Search the entries below for the string "source" and copy the lines that hold it.
-------
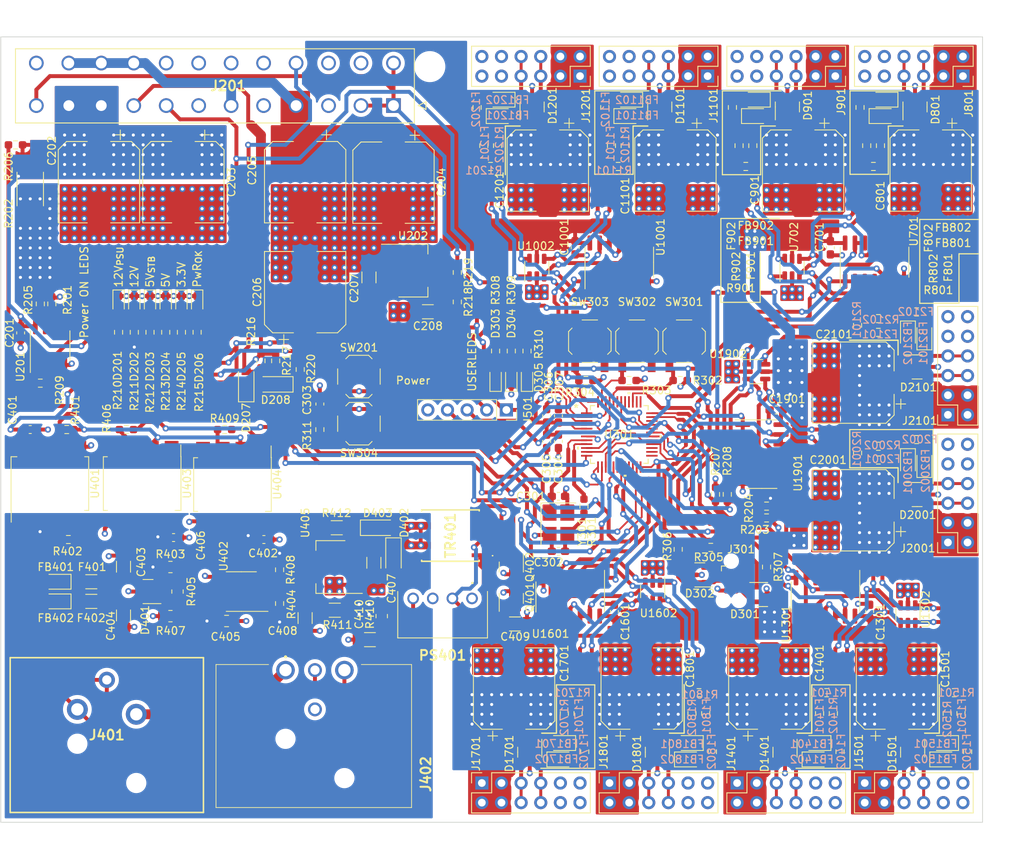
<source format=kicad_pcb>
(kicad_pcb (version 20211014) (generator pcbnew)

  (general
    (thickness 1.5896)
  )

  (paper "A4")
  (layers
    (0 "F.Cu" signal)
    (1 "In1.Cu" signal)
    (2 "In2.Cu" signal)
    (31 "B.Cu" signal)
    (32 "B.Adhes" user "B.Adhesive")
    (33 "F.Adhes" user "F.Adhesive")
    (34 "B.Paste" user)
    (35 "F.Paste" user)
    (36 "B.SilkS" user "B.Silkscreen")
    (37 "F.SilkS" user "F.Silkscreen")
    (38 "B.Mask" user)
    (39 "F.Mask" user)
    (40 "Dwgs.User" user "User.Drawings")
    (41 "Cmts.User" user "User.Comments")
    (42 "Eco1.User" user "User.Eco1")
    (43 "Eco2.User" user "User.Eco2")
    (44 "Edge.Cuts" user)
    (45 "Margin" user)
    (46 "B.CrtYd" user "B.Courtyard")
    (47 "F.CrtYd" user "F.Courtyard")
    (48 "B.Fab" user)
    (49 "F.Fab" user)
    (50 "User.1" user)
    (51 "User.2" user)
    (52 "User.3" user)
    (53 "User.4" user)
    (54 "User.5" user)
    (55 "User.6" user)
    (56 "User.7" user)
    (57 "User.8" user)
    (58 "User.9" user)
  )

  (setup
    (stackup
      (layer "F.SilkS" (type "Top Silk Screen") (color "White"))
      (layer "F.Paste" (type "Top Solder Paste"))
      (layer "F.Mask" (type "Top Solder Mask") (color "Black") (thickness 0.0127))
      (layer "F.Cu" (type "copper") (thickness 0.035))
      (layer "dielectric 1" (type "prepreg") (thickness 0.0994) (material "FR4") (epsilon_r 4.6) (loss_tangent 0.02))
      (layer "In1.Cu" (type "copper") (thickness 0.0152))
      (layer "dielectric 2" (type "core") (thickness 1.265) (material "FR4") (epsilon_r 4.05) (loss_tangent 0.02))
      (layer "In2.Cu" (type "copper") (thickness 0.0152))
      (layer "dielectric 3" (type "prepreg") (thickness 0.0994) (material "FR4") (epsilon_r 4.6) (loss_tangent 0.02))
      (layer "B.Cu" (type "copper") (thickness 0.035))
      (layer "B.Mask" (type "Bottom Solder Mask") (color "Black") (thickness 0.0127))
      (layer "B.Paste" (type "Bottom Solder Paste"))
      (layer "B.SilkS" (type "Bottom Silk Screen") (color "White"))
      (copper_finish "None")
      (dielectric_constraints yes)
    )
    (pad_to_mask_clearance 0)
    (pcbplotparams
      (layerselection 0x00010fc_ffffffff)
      (disableapertmacros false)
      (usegerberextensions false)
      (usegerberattributes true)
      (usegerberadvancedattributes true)
      (creategerberjobfile true)
      (svguseinch false)
      (svgprecision 6)
      (excludeedgelayer true)
      (plotframeref false)
      (viasonmask false)
      (mode 1)
      (useauxorigin false)
      (hpglpennumber 1)
      (hpglpenspeed 20)
      (hpglpendiameter 15.000000)
      (dxfpolygonmode true)
      (dxfimperialunits true)
      (dxfusepcbnewfont true)
      (psnegative false)
      (psa4output false)
      (plotreference true)
      (plotvalue true)
      (plotinvisibletext false)
      (sketchpadsonfab false)
      (subtractmaskfromsilk false)
      (outputformat 1)
      (mirror false)
      (drillshape 1)
      (scaleselection 1)
      (outputdirectory "")
    )
  )

  (net 0 "")
  (net 1 "GND")
  (net 2 "/MCU/OSC_{IN}")
  (net 3 "/MCU/OSC_{OUT}")
  (net 4 "+3.3V")
  (net 5 "ISOVCC")
  (net 6 "/Power/5V_{STB}")
  (net 7 "/DMX/DMX_{A}")
  (net 8 "ISOGND")
  (net 9 "/DMX/DMX_{B}")
  (net 10 "+5V")
  (net 11 "+12V")
  (net 12 "SHIELD")
  (net 13 "/DMX/ISO_{R}")
  (net 14 "/DMX/ISO_{DE}")
  (net 15 "/DMX/ISO_{D}")
  (net 16 "/DMX/BUS_{A}")
  (net 17 "/DMX/filtered_{A}")
  (net 18 "/DMX/filtered_{B}")
  (net 19 "/DMX/B0505_{OUTPUT}")
  (net 20 "/DMX/AMS1117_{5VOUT}")
  (net 21 "unconnected-(U201-Pad5)")
  (net 22 "unconnected-(U401-Pad1)")
  (net 23 "unconnected-(U401-Pad7)")
  (net 24 "/DMX/BUS_{B}")
  (net 25 "/MCU/NRST_{MCU}")
  (net 26 "/DMX/ISO5V_{rectified}")
  (net 27 "/LEDOUT/LEDOUTCELL0/LEDOUTEDGE_{A}/LEDOUT")
  (net 28 "/LEDOUT/LEDOUTCELL0/LEDOUTEDGE_{A}/PWRENA")
  (net 29 "/LEDOUT/LEDOUTCELL0/LEDOUTEDGE_{B}/LEDOUT")
  (net 30 "/LEDOUT/LEDOUTCELL0/LEDOUTEDGE_{B}/PWRENA")
  (net 31 "/LEDOUT/LEDOUTCELL1/LEDOUTEDGE_{A}/LEDOUT")
  (net 32 "/LEDOUT/LEDOUTCELL1/LEDOUTEDGE_{A}/PWRENA")
  (net 33 "/LEDOUT/LEDOUTCELL1/LEDOUTEDGE_{B}/LEDOUT")
  (net 34 "/LEDOUT/LEDOUTCELL1/LEDOUTEDGE_{B}/PWRENA")
  (net 35 "/LEDOUT/LEDOUTCELL2/LEDOUTEDGE_{A}/LEDOUT")
  (net 36 "/LEDOUT/LEDOUTCELL2/LEDOUTEDGE_{A}/PWRENA")
  (net 37 "/LEDOUT/LEDOUTCELL2/LEDOUTEDGE_{B}/LEDOUT")
  (net 38 "/LEDOUT/LEDOUTCELL2/LEDOUTEDGE_{B}/PWRENA")
  (net 39 "/LEDOUT/LEDOUTCELL3/LEDOUTEDGE_{A}/LEDOUT")
  (net 40 "/LEDOUT/LEDOUTCELL3/LEDOUTEDGE_{A}/PWRENA")
  (net 41 "/LEDOUT/LEDOUTCELL3/LEDOUTEDGE_{B}/LEDOUT")
  (net 42 "/LEDOUT/LEDOUTCELL3/LEDOUTEDGE_{B}/PWRENA")
  (net 43 "/LEDOUT/LEDOUTCELL4/LEDOUTEDGE_{A}/LEDOUT")
  (net 44 "/LEDOUT/LEDOUTCELL4/LEDOUTEDGE_{A}/PWRENA")
  (net 45 "/LEDOUT/LEDOUTCELL4/LEDOUTEDGE_{B}/LEDOUT")
  (net 46 "/LEDOUT/LEDOUTCELL4/LEDOUTEDGE_{B}/PWRENA")
  (net 47 "/PWR_{OK}")
  (net 48 "/Power/12V_{PSU}")
  (net 49 "unconnected-(J201-Pad14)")
  (net 50 "/Enable_Power")
  (net 51 "unconnected-(J201-Pad20)")
  (net 52 "/DMX/Trafo1prim")
  (net 53 "/Trafo1")
  (net 54 "/DMX/Trafo2prim")
  (net 55 "/Trafo2")
  (net 56 "/5V_{MONITOR}")
  (net 57 "/12V_{MONITOR}")
  (net 58 "/Power/3V3_{regulator}")
  (net 59 "/12V_{Isense}")
  (net 60 "/DMX_{RX}")
  (net 61 "/DMX_{DE}")
  (net 62 "/DMX_{TX}")
  (net 63 "/MIDI_{RX}")
  (net 64 "unconnected-(U201-Pad6)")
  (net 65 "unconnected-(U201-Pad7)")
  (net 66 "/Power/PS_{ON}")
  (net 67 "unconnected-(U301-Pad25)")
  (net 68 "unconnected-(U301-Pad26)")
  (net 69 "unconnected-(U301-Pad27)")
  (net 70 "/MIDI_{TX}")
  (net 71 "/MCU/XTAL_{IN}")
  (net 72 "/MCU/SWD_{DIO}")
  (net 73 "/MCU/SWD_{CLK}")
  (net 74 "/Power/PWRLED_{1}")
  (net 75 "unconnected-(U301-Pad40)")
  (net 76 "unconnected-(U301-Pad41)")
  (net 77 "/Power/PWRLED_{2}")
  (net 78 "/Button_{POWER}")
  (net 79 "/Power/OP+_{Current}")
  (net 80 "/Power/OP-_{Current}")
  (net 81 "unconnected-(U403-Pad1)")
  (net 82 "unconnected-(U403-Pad7)")
  (net 83 "unconnected-(U404-Pad1)")
  (net 84 "unconnected-(U404-Pad7)")
  (net 85 "/Power/3V3_{PSU}")
  (net 86 "/LEDOUT_{8}")
  (net 87 "/LEDOUT_{4}")
  (net 88 "/LEDOUT_{5}")
  (net 89 "/LEDOUT_{6}")
  (net 90 "/LEDOUT_{7}")
  (net 91 "/LEDOUT_{0}")
  (net 92 "/LEDOUT_{2}")
  (net 93 "/LEDOUT_{3}")
  (net 94 "/LEDOUT_{9}")
  (net 95 "/LEDOUT_{1}")
  (net 96 "/Power/PWRLED_{3}")
  (net 97 "/Power/PWRLED_{4}")
  (net 98 "/Power/PWRLED_{5}")
  (net 99 "/Power/PWRLED_{6}")
  (net 100 "/MCU/NRST_{debug}")
  (net 101 "unconnected-(J301-Pad4)")
  (net 102 "/MCU/BTN_{1}")
  (net 103 "/MCU/BTN_{2}")
  (net 104 "/MCU/BTN_{3}")
  (net 105 "/MCU/MCU_SWD_{CLK}")
  (net 106 "/MCU/MCU_SWD_{DIO}")
  (net 107 "/MCU/USERLED_{3}")
  (net 108 "/MCU/USERLED_{2}")
  (net 109 "/MCU/NRST_{BTN}")
  (net 110 "/MCU/USERLED_{1}")
  (net 111 "/LEDOUT/LEDOUTCELL0/LEDOUTEDGE_{A}/LED_{CONN}")
  (net 112 "/LEDOUT/LEDOUTCELL0/LEDOUTEDGE_{A}/PWR_{CONN}")
  (net 113 "/LEDOUT/LEDOUTCELL0/LEDOUTEDGE_{B}/LED_{CONN}")
  (net 114 "/LEDOUT/LEDOUTCELL0/LEDOUTEDGE_{B}/PWR_{CONN}")
  (net 115 "/LEDOUT/LEDOUTCELL1/LEDOUTEDGE_{A}/LED_{CONN}")
  (net 116 "/LEDOUT/LEDOUTCELL1/LEDOUTEDGE_{A}/PWR_{CONN}")
  (net 117 "/LEDOUT/LEDOUTCELL1/LEDOUTEDGE_{B}/LED_{CONN}")
  (net 118 "/LEDOUT/LEDOUTCELL1/LEDOUTEDGE_{B}/PWR_{CONN}")
  (net 119 "/LEDOUT/LEDOUTCELL2/LEDOUTEDGE_{A}/LED_{CONN}")
  (net 120 "/LEDOUT/LEDOUTCELL2/LEDOUTEDGE_{A}/PWR_{CONN}")
  (net 121 "/LEDOUT/LEDOUTCELL2/LEDOUTEDGE_{B}/LED_{CONN}")
  (net 122 "/LEDOUT/LEDOUTCELL2/LEDOUTEDGE_{B}/PWR_{CONN}")
  (net 123 "/LEDOUT/LEDOUTCELL3/LEDOUTEDGE_{A}/LED_{CONN}")
  (net 124 "/LEDOUT/LEDOUTCELL3/LEDOUTEDGE_{A}/PWR_{CONN}")
  (net 125 "/LEDOUT/LEDOUTCELL3/LEDOUTEDGE_{B}/LED_{CONN}")
  (net 126 "/LEDOUT/LEDOUTCELL3/LEDOUTEDGE_{B}/PWR_{CONN}")
  (net 127 "/LEDOUT/LEDOUTCELL4/LEDOUTEDGE_{A}/LED_{CONN}")
  (net 128 "/LEDOUT/LEDOUTCELL4/LEDOUTEDGE_{A}/PWR_{CONN}")
  (net 129 "/LEDOUT/LEDOUTCELL4/LEDOUTEDGE_{B}/LED_{CONN}")
  (net 130 "/LEDOUT/LEDOUTCELL4/LEDOUTEDGE_{B}/PWR_{CONN}")
  (net 131 "/LEDOUT/LEDOUTCELL0/LEDOUTEDGE_{A}/LED_{BEAD}")
  (net 132 "/LEDOUT/LEDOUTCELL0/LEDOUTEDGE_{A}/LED_{FUSE}")
  (net 133 "/LEDOUT/LEDOUTCELL0/LEDOUTEDGE_{A}/PWR_{FUSE}")
  (net 134 "/LEDOUT/LEDOUTCELL0/LEDOUTEDGE_{A}/PWR_{BEAD}")
  (net 135 "/LEDOUT/LEDOUTCELL0/LEDOUTEDGE_{B}/LED_{BEAD}")
  (net 136 "/LEDOUT/LEDOUTCELL0/LEDOUTEDGE_{B}/LED_{FUSE}")
  (net 137 "/LEDOUT/LEDOUTCELL0/LEDOUTEDGE_{B}/PWR_{FUSE}")
  (net 138 "/LEDOUT/LEDOUTCELL0/LEDOUTEDGE_{B}/PWR_{BEAD}")
  (net 139 "/LEDOUT/LEDOUTCELL1/LEDOUTEDGE_{A}/LED_{BEAD}")
  (net 140 "/LEDOUT/LEDOUTCELL1/LEDOUTEDGE_{A}/LED_{FUSE}")
  (net 141 "/LEDOUT/LEDOUTCELL1/LEDOUTEDGE_{A}/PWR_{FUSE}")
  (net 142 "/LEDOUT/LEDOUTCELL1/LEDOUTEDGE_{A}/PWR_{BEAD}")
  (net 143 "/LEDOUT/LEDOUTCELL1/LEDOUTEDGE_{B}/LED_{BEAD}")
  (net 144 "/LEDOUT/LEDOUTCELL1/LEDOUTEDGE_{B}/LED_{FUSE}")
  (net 145 "/LEDOUT/LEDOUTCELL1/LEDOUTEDGE_{B}/PWR_{FUSE}")
  (net 146 "/LEDOUT/LEDOUTCELL1/LEDOUTEDGE_{B}/PWR_{BEAD}")
  (net 147 "/LEDOUT/LEDOUTCELL2/LEDOUTEDGE_{A}/LED_{BEAD}")
  (net 148 "/LEDOUT/LEDOUTCELL2/LEDOUTEDGE_{A}/LED_{FUSE}")
  (net 149 "/LEDOUT/LEDOUTCELL2/LEDOUTEDGE_{A}/PWR_{FUSE}")
  (net 150 "/LEDOUT/LEDOUTCELL2/LEDOUTEDGE_{A}/PWR_{BEAD}")
  (net 151 "/LEDOUT/LEDOUTCELL2/LEDOUTEDGE_{B}/LED_{BEAD}")
  (net 152 "/LEDOUT/LEDOUTCELL2/LEDOUTEDGE_{B}/LED_{FUSE}")
  (net 153 "/LEDOUT/LEDOUTCELL2/LEDOUTEDGE_{B}/PWR_{FUSE}")
  (net 154 "/LEDOUT/LEDOUTCELL2/LEDOUTEDGE_{B}/PWR_{BEAD}")
  (net 155 "/LEDOUT/LEDOUTCELL3/LEDOUTEDGE_{A}/LED_{BEAD}")
  (net 156 "/LEDOUT/LEDOUTCELL3/LEDOUTEDGE_{A}/LED_{FUSE}")
  (net 157 "/LEDOUT/LEDOUTCELL3/LEDOUTEDGE_{A}/PWR_{FUSE}")
  (net 158 "/LEDOUT/LEDOUTCELL3/LEDOUTEDGE_{A}/PWR_{BEAD}")
  (net 159 "/LEDOUT/LEDOUTCELL3/LEDOUTEDGE_{B}/LED_{BEAD}")
  (net 160 "/LEDOUT/LEDOUTCELL3/LEDOUTEDGE_{B}/LED_{FUSE}")
  (net 161 "/LEDOUT/LEDOUTCELL3/LEDOUTEDGE_{B}/PWR_{FUSE}")
  (net 162 "/LEDOUT/LEDOUTCELL3/LEDOUTEDGE_{B}/PWR_{BEAD}")
  (net 163 "/LEDOUT/LEDOUTCELL4/LEDOUTEDGE_{A}/LED_{BEAD}")
  (net 164 "/LEDOUT/LEDOUTCELL4/LEDOUTEDGE_{A}/LED_{FUSE}")
  (net 165 "/LEDOUT/LEDOUTCELL4/LEDOUTEDGE_{A}/PWR_{FUSE}")
  (net 166 "/LEDOUT/LEDOUTCELL4/LEDOUTEDGE_{A}/PWR_{BEAD}")
  (net 167 "/LEDOUT/LEDOUTCELL4/LEDOUTEDGE_{B}/LED_{BEAD}")
  (net 168 "/LEDOUT/LEDOUTCELL4/LEDOUTEDGE_{B}/LED_{FUSE}")
  (net 169 "/LEDOUT/LEDOUTCELL4/LEDOUTEDGE_{B}/PWR_{FUSE}")
  (net 170 "/LEDOUT/LEDOUTCELL4/LEDOUTEDGE_{B}/PWR_{BEAD}")
  (net 171 "/Power/PS_{select}")
  (net 172 "unconnected-(J402-PadG)")
  (net 173 "/DMX/ISO_{TRAFO1}")
  (net 174 "/DMX/ISO_{TRAFO2}")
  (net 175 "/DMX/U401_{C}")
  (net 176 "/DMX/OPTO_{DE}")
  (net 177 "/DMX/OPTO_{TX}")
  (net 178 "unconnected-(U301-Pad38)")
  (net 179 "unconnected-(U301-Pad18)")
  (net 180 "/MCU/LED_{1}")
  (net 181 "/MCU/LED_{2}")
  (net 182 "/MCU/LED_{3}")
  (net 183 "unconnected-(U301-Pad43)")
  (net 184 "unconnected-(U301-Pad37)")
  (net 185 "unconnected-(U301-Pad34)")

  (footprint "Capacitor_SMD:CP_Elec_10x10" (layer "F.Cu") (at 222.06 105.689 180))

  (footprint "Resistor_SMD:R_0603_1608Metric_Pad0.98x0.95mm_HandSolder" (layer "F.Cu") (at 199.644 88.9))

  (footprint "Resistor_SMD:R_0603_1608Metric_Pad0.98x0.95mm_HandSolder" (layer "F.Cu") (at 206.4 53.5805 -90))

  (footprint "LED_SMD:LED_0603_1608Metric_Pad1.05x0.95mm_HandSolder" (layer "F.Cu") (at 137.16 78.853 -90))

  (footprint "Capacitor_SMD:C_0603_1608Metric_Pad1.08x0.95mm_HandSolder" (layer "F.Cu") (at 182.372 93.472 90))

  (footprint "Diode_SMD:D_0805_2012Metric_Pad1.15x1.40mm_HandSolder" (layer "F.Cu") (at 233.791 135.8 180))

  (footprint "Diode_SMD:D_0805_2012Metric_Pad1.15x1.40mm_HandSolder" (layer "F.Cu") (at 217.281 135.8 180))

  (footprint "Resistor_SMD:R_0603_1608Metric_Pad0.98x0.95mm_HandSolder" (layer "F.Cu") (at 140.716 95.25))

  (footprint "Resistor_SMD:R_0603_1608Metric_Pad0.98x0.95mm_HandSolder" (layer "F.Cu") (at 153.035 95.25 -90))

  (footprint "Package_SO:SSO-8_6.7x9.8mm_P2.54mm_Clearance8mm" (layer "F.Cu") (at 141.732 102.362 -90))

  (footprint "Capacitor_SMD:CP_Elec_10x10" (layer "F.Cu") (at 162.56 63.31 -90))

  (footprint "Resistor_SMD:R_0603_1608Metric_Pad0.98x0.95mm_HandSolder" (layer "F.Cu") (at 129.032 82.663 -90))

  (footprint "Capacitor_SMD:CP_Elec_10x10" (layer "F.Cu") (at 211.176 128.752 90))

  (footprint "Diode_SMD:D_0805_2012Metric_Pad1.15x1.40mm_HandSolder" (layer "F.Cu") (at 184.261 137.922))

  (footprint "Resistor_SMD:R_0603_1608Metric_Pad0.98x0.95mm_HandSolder" (layer "F.Cu") (at 235.966 131.9765 -90))

  (footprint "Capacitor_SMD:C_0603_1608Metric_Pad1.08x0.95mm_HandSolder" (layer "F.Cu") (at 183.896 93.472 90))

  (footprint "Resistor_SMD:R_0603_1608Metric_Pad0.98x0.95mm_HandSolder" (layer "F.Cu") (at 223.774 58.5235 90))

  (footprint "Resistor_SMD:R_0805_2012Metric_Pad1.20x1.40mm_HandSolder" (layer "F.Cu") (at 134.62 116.205 -90))

  (footprint "Resistor_SMD:R_0603_1608Metric_Pad0.98x0.95mm_HandSolder" (layer "F.Cu") (at 174.244 58.5235 90))

  (footprint "Resistor_SMD:R_0603_1608Metric_Pad0.98x0.95mm_HandSolder" (layer "F.Cu") (at 217.678 131.9765 -90))

  (footprint "Skrooter_footprints:NC3FAAH0" (layer "F.Cu") (at 129.286 132.08 180))

  (footprint "Resistor_SMD:R_0603_1608Metric_Pad0.98x0.95mm_HandSolder" (layer "F.Cu") (at 176.022 58.5235 90))

  (footprint "Button_Switch_SMD:SW_SPST_TL3342" (layer "F.Cu") (at 158.09 88.392))

  (footprint "LED_SMD:LED_0603_1608Metric_Pad1.05x0.95mm_HandSolder" (layer "F.Cu") (at 127 78.853 -90))

  (footprint "Diode_SMD:D_0805_2012Metric_Pad1.15x1.40mm_HandSolder" (layer "F.Cu") (at 192.929 52.578 180))

  (footprint "STM32:LQFP48" (layer "F.Cu") (at 191.77 95.885))

  (footprint "Package_SO:SOIC-14_3.9x8.7mm_P1.27mm" (layer "F.Cu") (at 210.213 98.425))

  (footprint "Capacitor_SMD:C_0603_1608Metric_Pad1.08x0.95mm_HandSolder" (layer "F.Cu") (at 219.075 71.7285 -90))

  (footprint "LED_SMD:LED_0603_1608Metric_Pad1.05x0.95mm_HandSolder" (layer "F.Cu") (at 175.768 88.646 90))

  (footprint "Resistor_SMD:R_0603_1608Metric_Pad0.98x0.95mm_HandSolder" (layer "F.Cu") (at 192.532 58.5235 90))

  (footprint "Package_TO_SOT_SMD:SOT-223-3_TabPin2" (layer "F.Cu") (at 154.432 113.03 180))

  (footprint "Diode_SMD:D_0805_2012Metric_Pad1.15x1.40mm_HandSolder" (layer "F.Cu") (at 176.419 54.7))

  (footprint "Resistor_SMD:R_0603_1608Metric_Pad0.98x0.95mm_HandSolder" (layer "F.Cu") (at 199.39 110.744 -90))

  (footprint "Diode_SMD:D_0805_2012Metric_Pad1.15x1.40mm_HandSolder" (layer "F.Cu") (at 217.281 137.922))

  (footprint "Diode_SMD:D_0805_2012Metric_Pad1.15x1.40mm_HandSolder" (layer "F.Cu") (at 200.771 135.8 180))

  (footprint "Skrooter_footprints:442060007" (layer "F.Cu") (at 162.56 53.34))

  (footprint "Capacitor_SMD:CP_Elec_10x10" (layer "F.Cu") (at 151.13 77.47 90))

  (footprint "Capacitor_SMD:C_0603_1608Metric_Pad1.08x0.95mm_HandSolder" (layer "F.Cu")
    (tedit 5F68FEEF) (tstamp 273676c0-6c9f-4373-9443-298c891b57b2)
    (at 186.055 71.7285 -90)
    (descr "Capacitor SMD 0603 (1608 Metric), square (rectangular) end terminal, IPC_7351 nominal with elongated pad for handsoldering. (Body size source: IPC-SM-782 page 76, https://www.pcb-3d.com/wordpress/wp-content/uploads/ipc-sm-782a_amendment_1_and_2.pdf), generated with kicad-footprint-generator")
    (tags "capacitor handsolder")
    (property "LCSC" "C14663")
    (property "Sheetfile" "ledoutcell.kicad_sch")
    (property "Sheetname" "LEDOUTCELL1")
    (path "/171fdbc0-4dc7-45d2-9ac0-df6ad8468893/a4381c95-3047-4b23-8677-3bfe9c421ebe/65bf927b-68ca-4a4a-8cca-ec626f37e6ed")
    (attr smd)
    (fp_text reference "C1001" (at -1.3705 1.397 90) (layer "F.SilkS")
      (effects (font (size 1 1) (thickness 0.15)))
      (tstamp d1e2c551-8a73-40de-8da4-fe86a6571448)
    )
    (fp_text value "100n/50V" (at 0 1.43 90) (layer "F.Fab")
      (effects (font (size 1 1) (thickness 0.15)))
      (tstamp fb8d08c5-a0c7-4eea-9a45-2062473a0c95)
    )
    (fp_text user "${REFERENCE}" (at 0 0 90) (layer "F.Fab")
      (effects (font (size 0.4 0.4) (thickness 0.06)))
      (tstamp 9da4de9a-b886-4c60-ac50-74cdbc24a67d)
    )
    (fp_line (start -0.146267 0.51) (end 0.146267 0.51) (layer "F.SilkS") (width 0.12) (tstamp 361f0364-d736-4162-ac65-53f2f455c267))
    (fp_line (start -0.146267 -0.51) (end 0.146267 -0.51) (layer "F.SilkS") (width 0.12) (tstamp 8bb901fe-2be3-4099-b3fe-62defa8848ff))
    (fp_line (start 1.65 0.73) (end -1.65
... [3804726 chars truncated]
</source>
-------
◆ Task output:
<source format=kicad_pcb>
    (descr "Capacitor SMD 0603 (1608 Metric), square (rectangular) end terminal, IPC_7351 nominal with elongated pad for handsoldering. (Body size source: IPC-SM-782 page 76, https://www.pcb-3d.com/wordpress/wp-content/uploads/ipc-sm-782a_amendment_1_and_2.pdf), generated with kicad-footprint-generator")
</source>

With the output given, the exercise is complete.